L’isard se différencie du chamois par sa plus petite taille, ses écharpes noires et blanches en hiver et sa rousseur en été. Il est l’archétype de l’animal montagnard, capable de courses et de dénivelés impressionnants.

 

Facile à observer dans les vallées du parc national, l’isard reste néanmoins un animal sauvage.

 

L’isard vit au-dessus de la limite des arbres, en zone d'éboulis et de pelouses. En hiver, il descend en forêt ou sur les pentes où il y a moins de neige. On le trouve essentiellement entre 800 et 2 300 m.

 

Il vit plutôt en groupes (hardes). La cellule sociale de base est constituée de la mère et de son cabri. Les mâles adultes sont solitaires. Il arpente la montagne au gré des saisons. Au cours de la Conférence nous avons pu voir comment, au travers de la forme des cornes et des couleurs sur le pelage l’on peut reconnaître le sexe et l’âge des isards, ce qui permet d’ailleurs d’en faire un comptage précis

 

 En été, ils se rendent sur les hautes altitudes (jusqu’à 2 500 m) et l’hiver sur les estives et les forêts à la recherche de nourriture ou comme zone de refuge lors de tempêtes.

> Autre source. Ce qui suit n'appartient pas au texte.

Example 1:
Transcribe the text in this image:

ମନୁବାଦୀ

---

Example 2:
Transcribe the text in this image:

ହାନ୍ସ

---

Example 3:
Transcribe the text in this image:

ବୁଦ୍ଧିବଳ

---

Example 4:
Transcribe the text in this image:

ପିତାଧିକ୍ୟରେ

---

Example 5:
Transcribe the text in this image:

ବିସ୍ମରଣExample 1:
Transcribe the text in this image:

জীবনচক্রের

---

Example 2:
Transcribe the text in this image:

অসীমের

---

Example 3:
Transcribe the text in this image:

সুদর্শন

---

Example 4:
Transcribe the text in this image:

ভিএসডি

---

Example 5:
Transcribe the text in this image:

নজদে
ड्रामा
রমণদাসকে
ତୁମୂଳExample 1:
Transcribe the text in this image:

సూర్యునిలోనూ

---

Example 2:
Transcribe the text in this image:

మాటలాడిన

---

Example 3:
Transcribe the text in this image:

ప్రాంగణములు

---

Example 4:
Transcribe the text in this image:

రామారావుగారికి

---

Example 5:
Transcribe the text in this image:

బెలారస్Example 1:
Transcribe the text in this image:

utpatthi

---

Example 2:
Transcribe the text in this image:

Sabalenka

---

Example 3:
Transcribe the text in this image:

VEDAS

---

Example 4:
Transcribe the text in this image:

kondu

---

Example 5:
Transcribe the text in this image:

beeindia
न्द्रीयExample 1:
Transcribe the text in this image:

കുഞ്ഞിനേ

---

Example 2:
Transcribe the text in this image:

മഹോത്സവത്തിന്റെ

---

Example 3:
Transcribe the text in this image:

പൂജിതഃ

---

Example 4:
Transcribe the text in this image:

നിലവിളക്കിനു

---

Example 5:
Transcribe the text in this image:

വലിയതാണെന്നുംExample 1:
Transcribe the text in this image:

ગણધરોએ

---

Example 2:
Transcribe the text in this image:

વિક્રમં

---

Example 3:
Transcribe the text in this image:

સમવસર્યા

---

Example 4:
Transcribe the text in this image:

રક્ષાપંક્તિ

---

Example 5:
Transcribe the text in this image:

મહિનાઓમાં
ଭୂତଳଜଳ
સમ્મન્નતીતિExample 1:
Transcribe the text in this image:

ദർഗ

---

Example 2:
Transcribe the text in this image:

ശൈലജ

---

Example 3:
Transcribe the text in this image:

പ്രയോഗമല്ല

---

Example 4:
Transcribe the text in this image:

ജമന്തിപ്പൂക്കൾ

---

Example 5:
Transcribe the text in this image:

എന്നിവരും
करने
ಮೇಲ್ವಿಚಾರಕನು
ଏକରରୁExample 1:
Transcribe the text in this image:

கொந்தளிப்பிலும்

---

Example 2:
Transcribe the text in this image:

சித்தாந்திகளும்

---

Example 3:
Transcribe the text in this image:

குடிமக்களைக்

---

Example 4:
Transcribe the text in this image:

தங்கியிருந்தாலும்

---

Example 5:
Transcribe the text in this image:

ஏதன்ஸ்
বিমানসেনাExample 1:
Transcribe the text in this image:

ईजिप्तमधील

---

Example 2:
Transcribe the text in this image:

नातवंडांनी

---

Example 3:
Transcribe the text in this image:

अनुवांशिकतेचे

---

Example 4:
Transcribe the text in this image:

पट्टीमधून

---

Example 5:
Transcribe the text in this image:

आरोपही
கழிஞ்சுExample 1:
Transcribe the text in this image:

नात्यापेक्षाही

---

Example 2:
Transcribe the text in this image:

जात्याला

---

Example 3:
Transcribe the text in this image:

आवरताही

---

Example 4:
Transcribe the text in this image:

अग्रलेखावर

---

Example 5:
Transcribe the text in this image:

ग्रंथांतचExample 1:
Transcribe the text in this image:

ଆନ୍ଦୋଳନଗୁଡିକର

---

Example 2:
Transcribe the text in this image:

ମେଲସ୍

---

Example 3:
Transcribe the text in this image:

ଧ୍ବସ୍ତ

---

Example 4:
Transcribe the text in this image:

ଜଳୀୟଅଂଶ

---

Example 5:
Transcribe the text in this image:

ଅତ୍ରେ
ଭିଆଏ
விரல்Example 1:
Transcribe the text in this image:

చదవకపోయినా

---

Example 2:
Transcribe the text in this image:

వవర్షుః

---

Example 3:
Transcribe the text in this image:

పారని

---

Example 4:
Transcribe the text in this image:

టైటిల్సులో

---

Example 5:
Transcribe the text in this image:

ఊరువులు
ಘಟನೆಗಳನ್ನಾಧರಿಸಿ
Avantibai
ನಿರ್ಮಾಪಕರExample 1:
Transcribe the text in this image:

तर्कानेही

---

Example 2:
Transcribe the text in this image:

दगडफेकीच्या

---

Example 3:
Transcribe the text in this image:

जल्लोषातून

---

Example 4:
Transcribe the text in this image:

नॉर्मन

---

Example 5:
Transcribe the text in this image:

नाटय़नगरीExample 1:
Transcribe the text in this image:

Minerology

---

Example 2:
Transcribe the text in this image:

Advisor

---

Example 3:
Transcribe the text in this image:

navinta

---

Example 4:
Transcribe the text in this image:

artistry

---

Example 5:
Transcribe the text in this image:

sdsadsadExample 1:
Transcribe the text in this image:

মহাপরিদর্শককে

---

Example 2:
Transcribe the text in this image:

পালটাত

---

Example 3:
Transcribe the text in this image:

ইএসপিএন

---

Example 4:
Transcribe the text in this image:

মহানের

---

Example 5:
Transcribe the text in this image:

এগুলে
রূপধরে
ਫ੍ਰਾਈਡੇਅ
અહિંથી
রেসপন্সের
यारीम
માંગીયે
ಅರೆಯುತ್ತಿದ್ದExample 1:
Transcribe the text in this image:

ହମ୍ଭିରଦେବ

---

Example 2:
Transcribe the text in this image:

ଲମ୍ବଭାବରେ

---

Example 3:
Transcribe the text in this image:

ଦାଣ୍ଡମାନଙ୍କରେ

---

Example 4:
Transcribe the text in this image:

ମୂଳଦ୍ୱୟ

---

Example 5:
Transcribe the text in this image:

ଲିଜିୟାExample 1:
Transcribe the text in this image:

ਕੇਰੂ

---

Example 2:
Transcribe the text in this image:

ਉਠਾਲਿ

Lorsque le manteau neigeux est très important, l’isard peut préférer les versants abrupts, où la neige tient moins facilement.

 

Herbivore, il se nourrit de plantes herbacées, de jeunes pousses et l’hiver, de bourgeons, d’aiguilles de conifères, de feuilles sèches et de lichens.

 

Le record de longévité observé chez un individu en liberté est de 24 ans. Les avalanches, le froid et la raréfaction de nourriture l’hiver sont des facteurs importants de mortalité tout comme l’aigle qui s’attaque surtout aux jeunes plus vulnérables. Certaines années, tous les jeunes cabris peuvent ainsi disparaître, ces années noires sont compensées par les bons résultats des années peu enneigées.

 

Espèce emblématique du patrimoine naturel pyrénéen, la protection de la population d’isards fut l’un des objectifs de la création du parc national. A cet effet, les deux réserves de chasse du Péguère et d’Ossau ont servi à la délimitation du périmètre du parc national. Menacé d’extinction dans les années 50, il a bénéficié de la protection du parc national. Aujourd’hui, on en compte plus de 5 000, répartis sur l’ensemble du parc national. Celui-ci a par ailleurs favorisé son retour dans les vallées en permettant la capture et le relâcher de plus de 300 individus en 20 ans.